Virtual care has potential to fragment primary care and disturb continuity of care, warn doctors

Wendy Glauser | Toronto | August 29, 2019

Many physicians think virtual care should be integrated into traditional primary care instead of operating outside the system.

Doctors in Ontario are concerned about the growth of virtual care walk-in clinics and are calling on the province’s government to support family doctors in offering virtual care for rostered patients.

The company Good Doctors has 66 clinics listed on its website, most located in rural communities. The clinics are often located in pharmacies, where a registered nurse or trained assistant guides the patient and conducts tests, directed by a doctor via video.

“The goal of Good Doctors is to be able to get in communities where there is maybe 100 people in town, perhaps no road access,” said Leo Liao, the company’s director, adding that about half of patients who use the service don’t have family doctors. Good Doctors also has clinics in larger communities that are “very, very short on doctors.”

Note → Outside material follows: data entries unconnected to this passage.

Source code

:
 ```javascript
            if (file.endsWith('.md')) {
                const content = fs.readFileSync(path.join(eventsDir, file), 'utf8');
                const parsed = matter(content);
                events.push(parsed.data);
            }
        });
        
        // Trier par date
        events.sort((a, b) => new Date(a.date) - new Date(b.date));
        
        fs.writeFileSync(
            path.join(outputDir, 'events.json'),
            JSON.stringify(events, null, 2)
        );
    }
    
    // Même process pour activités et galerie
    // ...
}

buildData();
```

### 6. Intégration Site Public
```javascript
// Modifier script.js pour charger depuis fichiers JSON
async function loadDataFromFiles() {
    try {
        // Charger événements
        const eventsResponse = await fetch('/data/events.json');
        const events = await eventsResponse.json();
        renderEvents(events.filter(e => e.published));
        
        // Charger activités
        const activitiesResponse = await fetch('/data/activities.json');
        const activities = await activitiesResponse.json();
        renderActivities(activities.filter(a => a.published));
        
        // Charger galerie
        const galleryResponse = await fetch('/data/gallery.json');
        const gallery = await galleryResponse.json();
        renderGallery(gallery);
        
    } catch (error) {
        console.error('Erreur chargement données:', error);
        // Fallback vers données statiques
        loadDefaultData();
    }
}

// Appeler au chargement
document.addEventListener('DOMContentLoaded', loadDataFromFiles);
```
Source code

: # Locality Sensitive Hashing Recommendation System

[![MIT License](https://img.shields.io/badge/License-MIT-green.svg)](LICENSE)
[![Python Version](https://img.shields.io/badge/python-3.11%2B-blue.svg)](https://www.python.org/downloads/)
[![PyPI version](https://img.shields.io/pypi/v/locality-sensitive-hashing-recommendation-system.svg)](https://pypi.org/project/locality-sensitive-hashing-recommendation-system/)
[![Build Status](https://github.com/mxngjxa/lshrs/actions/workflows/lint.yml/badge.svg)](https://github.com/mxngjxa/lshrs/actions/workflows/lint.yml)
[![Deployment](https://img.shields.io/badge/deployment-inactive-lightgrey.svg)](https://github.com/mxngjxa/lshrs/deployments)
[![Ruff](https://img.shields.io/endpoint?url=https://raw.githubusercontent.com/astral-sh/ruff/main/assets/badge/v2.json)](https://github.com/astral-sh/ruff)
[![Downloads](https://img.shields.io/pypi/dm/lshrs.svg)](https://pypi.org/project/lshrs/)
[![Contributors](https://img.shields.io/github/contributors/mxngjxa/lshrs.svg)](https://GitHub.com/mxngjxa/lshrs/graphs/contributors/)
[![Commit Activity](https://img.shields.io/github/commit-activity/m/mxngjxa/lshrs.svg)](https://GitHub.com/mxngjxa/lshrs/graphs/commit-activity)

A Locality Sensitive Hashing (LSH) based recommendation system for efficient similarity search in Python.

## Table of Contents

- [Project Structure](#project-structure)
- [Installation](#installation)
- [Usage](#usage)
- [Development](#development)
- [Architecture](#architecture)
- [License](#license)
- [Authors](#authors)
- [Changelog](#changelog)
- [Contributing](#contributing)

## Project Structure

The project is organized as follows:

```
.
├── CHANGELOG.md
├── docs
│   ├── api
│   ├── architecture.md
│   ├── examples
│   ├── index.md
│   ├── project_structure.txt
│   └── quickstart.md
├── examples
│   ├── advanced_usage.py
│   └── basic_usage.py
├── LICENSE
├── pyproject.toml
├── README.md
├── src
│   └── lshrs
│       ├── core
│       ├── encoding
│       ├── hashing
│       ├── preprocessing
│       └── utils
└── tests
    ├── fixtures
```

Dr. Veronica Legnini, a family physician in Kingston, is concerned, however, that virtual walk-in clinics are opening in areas that have enough doctors. One of her patients was diagnosed with a chest infection at such a clinic, which he went to because it was closer, according to Legnini. When the patient came to see her a week later, she diagnosed him with severe angina. “He could have died,” she said. She worries the growth of virtual walk-in clinics is leading to incorrect diagnoses, unnecessary antibiotic prescriptions and duplication of care.

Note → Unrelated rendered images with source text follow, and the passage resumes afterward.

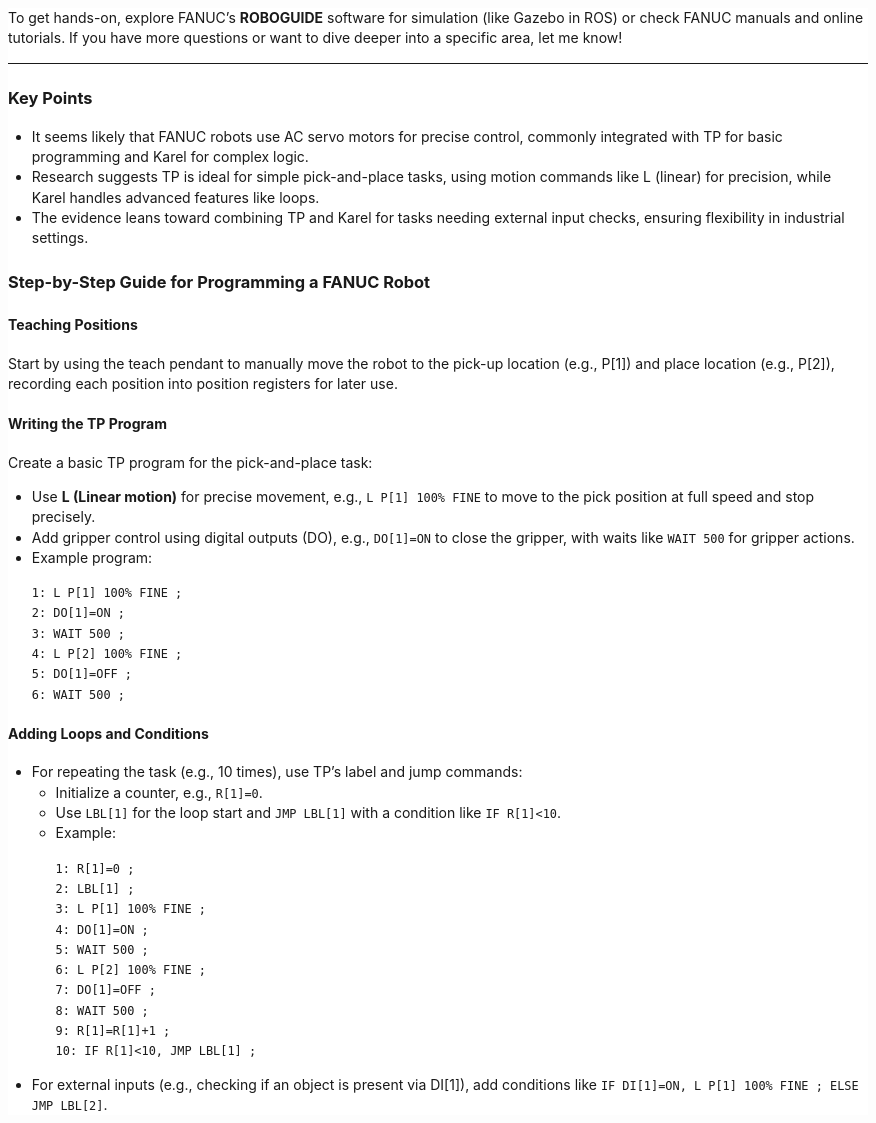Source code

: To get hands-on, explore FANUC’s **ROBOGUIDE** software for simulation (like Gazebo in ROS) or check FANUC manuals and online tutorials. If you have more questions or want to dive deeper into a specific area, let me know!

---



### Key Points
- It seems likely that FANUC robots use AC servo motors for precise control, commonly integrated with TP for basic programming and Karel for complex logic.
- Research suggests TP is ideal for simple pick-and-place tasks, using motion commands like L (linear) for precision, while Karel handles advanced features like loops.
- The evidence leans toward combining TP and Karel for tasks needing external input checks, ensuring flexibility in industrial settings.

### Step-by-Step Guide for Programming a FANUC Robot
#### Teaching Positions
Start by using the teach pendant to manually move the robot to the pick-up location (e.g., P[1]) and place location (e.g., P[2]), recording each position into position registers for later use.

#### Writing the TP Program
Create a basic TP program for the pick-and-place task:
- Use **L (Linear motion)** for precise movement, e.g., `L P[1] 100% FINE` to move to the pick position at full speed and stop precisely.
- Add gripper control using digital outputs (DO), e.g., `DO[1]=ON` to close the gripper, with waits like `WAIT 500` for gripper actions.
- Example program:
  ```
  1: L P[1] 100% FINE ;
  2: DO[1]=ON ;
  3: WAIT 500 ;
  4: L P[2] 100% FINE ;
  5: DO[1]=OFF ;
  6: WAIT 500 ;
  ```

#### Adding Loops and Conditions
- For repeating the task (e.g., 10 times), use TP’s label and jump commands:
  - Initialize a counter, e.g., `R[1]=0`.
  - Use `LBL[1]` for the loop start and `JMP LBL[1]` with a condition like `IF R[1]<10`.
  - Example:
    ```
    1: R[1]=0 ;
    2: LBL[1] ;
    3: L P[1] 100% FINE ;
    4: DO[1]=ON ;
    5: WAIT 500 ;
    6: L P[2] 100% FINE ;
    7: DO[1]=OFF ;
    8: WAIT 500 ;
    9: R[1]=R[1]+1 ;
    10: IF R[1]<10, JMP LBL[1] ;
    ```
- For external inputs (e.g., checking if an object is present via DI[1]), add conditions like `IF DI[1]=ON, L P[1] 100% FINE ; ELSE JMP LBL[2]`.
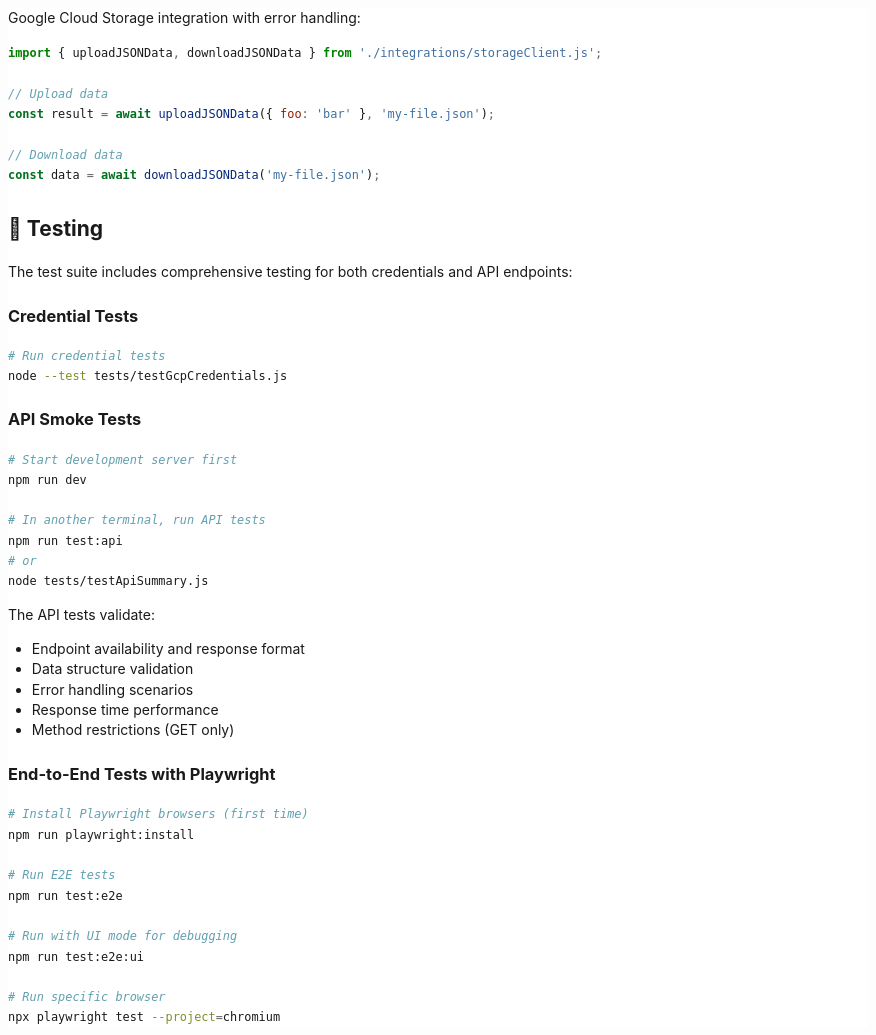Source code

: Google Cloud Storage integration with error handling:

```javascript
import { uploadJSONData, downloadJSONData } from './integrations/storageClient.js';

// Upload data
const result = await uploadJSONData({ foo: 'bar' }, 'my-file.json');

// Download data
const data = await downloadJSONData('my-file.json');
```

## 🧪 Testing

The test suite includes comprehensive testing for both credentials and API endpoints:

### Credential Tests

```bash
# Run credential tests
node --test tests/testGcpCredentials.js
```

### API Smoke Tests

```bash
# Start development server first
npm run dev

# In another terminal, run API tests
npm run test:api
# or
node tests/testApiSummary.js
```

The API tests validate:
- Endpoint availability and response format
- Data structure validation
- Error handling scenarios
- Response time performance
- Method restrictions (GET only)

### End-to-End Tests with Playwright

```bash
# Install Playwright browsers (first time)
npm run playwright:install

# Run E2E tests
npm run test:e2e

# Run with UI mode for debugging
npm run test:e2e:ui

# Run specific browser
npx playwright test --project=chromium
```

Dr. Sarah Newbery, a family physician in Marathon, Ontario, says another problem with virtual care walk-in clinic is the extra work they create for rural doctors. In small communities, testing is done at hospitals and ordering physicians need local hospital privileges. Virtual care physicians don’t have those privileges, so patients are told to visit local doctors and request tests. “If the doctor in the community doesn’t agree that the test should be done, it becomes a point of conflict between them and the patient,” said Newbery.

The concerns are echoed by the Ontario Medical Association (OMA). “Virtual care offerings, including virtual walk-in clinics and apps, have the potential to fragment care and disturb integrated care,” Dr. Sohail Gandhi, OMA president, said in a statement. He added that virtual care should be “provided as a supplement to — and not as a replacement of  — traditional primary care.”

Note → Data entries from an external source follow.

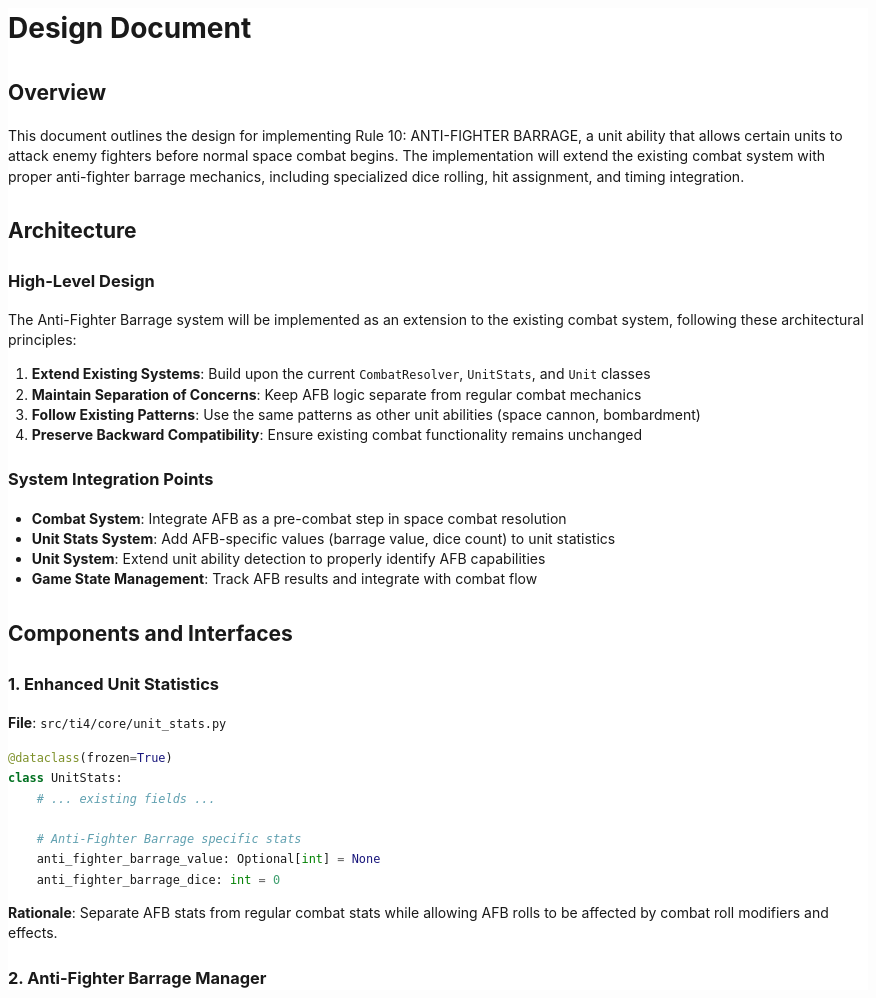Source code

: # Design Document

## Overview

This document outlines the design for implementing Rule 10: ANTI-FIGHTER BARRAGE, a unit ability that allows certain units to attack enemy fighters before normal space combat begins. The implementation will extend the existing combat system with proper anti-fighter barrage mechanics, including specialized dice rolling, hit assignment, and timing integration.

## Architecture

### High-Level Design

The Anti-Fighter Barrage system will be implemented as an extension to the existing combat system, following these architectural principles:

1. **Extend Existing Systems**: Build upon the current `CombatResolver`, `UnitStats`, and `Unit` classes
2. **Maintain Separation of Concerns**: Keep AFB logic separate from regular combat mechanics
3. **Follow Existing Patterns**: Use the same patterns as other unit abilities (space cannon, bombardment)
4. **Preserve Backward Compatibility**: Ensure existing combat functionality remains unchanged

### System Integration Points

- **Combat System**: Integrate AFB as a pre-combat step in space combat resolution
- **Unit Stats System**: Add AFB-specific values (barrage value, dice count) to unit statistics
- **Unit System**: Extend unit ability detection to properly identify AFB capabilities
- **Game State Management**: Track AFB results and integrate with combat flow

## Components and Interfaces

### 1. Enhanced Unit Statistics

**File**: `src/ti4/core/unit_stats.py`

```python
@dataclass(frozen=True)
class UnitStats:
    # ... existing fields ...

    # Anti-Fighter Barrage specific stats
    anti_fighter_barrage_value: Optional[int] = None
    anti_fighter_barrage_dice: int = 0
```

**Rationale**: Separate AFB stats from regular combat stats while allowing AFB rolls to be affected by combat roll modifiers and effects.

### 2. Anti-Fighter Barrage Manager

According to Newbery, virtual walk-in clinics shouldn’t be funded if communities have enough physicians to provide timely access to care for local patients. Instead, the government should incentivize family practices to offer virtual care in the medical home model by offering a system easy for patients to set up on their own devices.

Such a model has been piloted by the Ontario Telemedicine Network. Called Enhanced Access to Primary Care, it involves almost 200 doctors and more than 6,000 patients from five Local Health Integration Networks, according to Dr. Ed Brown, CEO of the network. Patients in the pilot are able to text doctors or talk by voice or video. Doctors are paid the same amount for e-consults as for in-person visits. Unlike with the walk-in model, patients communicate with their own family physicians, who can access their electronic medical records.

According to Brown, an evaluation completed by Women’s College Hospital Institute for Health Systems Solutions and Virtual Care found that 98% of patients felt the visits were the same or better than in-person care. More than 90% of consults involved only text, and doctors frequently replied within a day or two. (The evaluation report has not yet been made public.)

Brown said the gold standard should be “primary care providers providing virtual care for their own patients,” explaining that “continuity of care means better health outcomes and lower costs.” The government’s remuneration scheme could underly the success of integration of virtual medicine into primary care. Brown said the independent evaluation recommended that the government continue the pilot’s practice of remunerating virtual consults the same as in-person visits.

According to David Jensen, media spokesperson for the Ontario Ministry of Health and Long-Term Care, the government is “currently reviewing the results of the Enhanced Access to Primary Care pilot, which will inform the provincial approach to modernizing virtual care in Ontario.”

In the meantime, Liao said, Good Doctors is working to integrate care better and improve continuity, by connecting with family doctors to help them provide virtual care to patients who can’t easily access their clinics, such as seniors in retirement homes. The model also aims to provide continuity by ensuring the same doctors are virtually available to patients on a set schedule each week, and that doctors follow up on tests and referrals, which may not occur in traditional walk-in clinics, said Liao.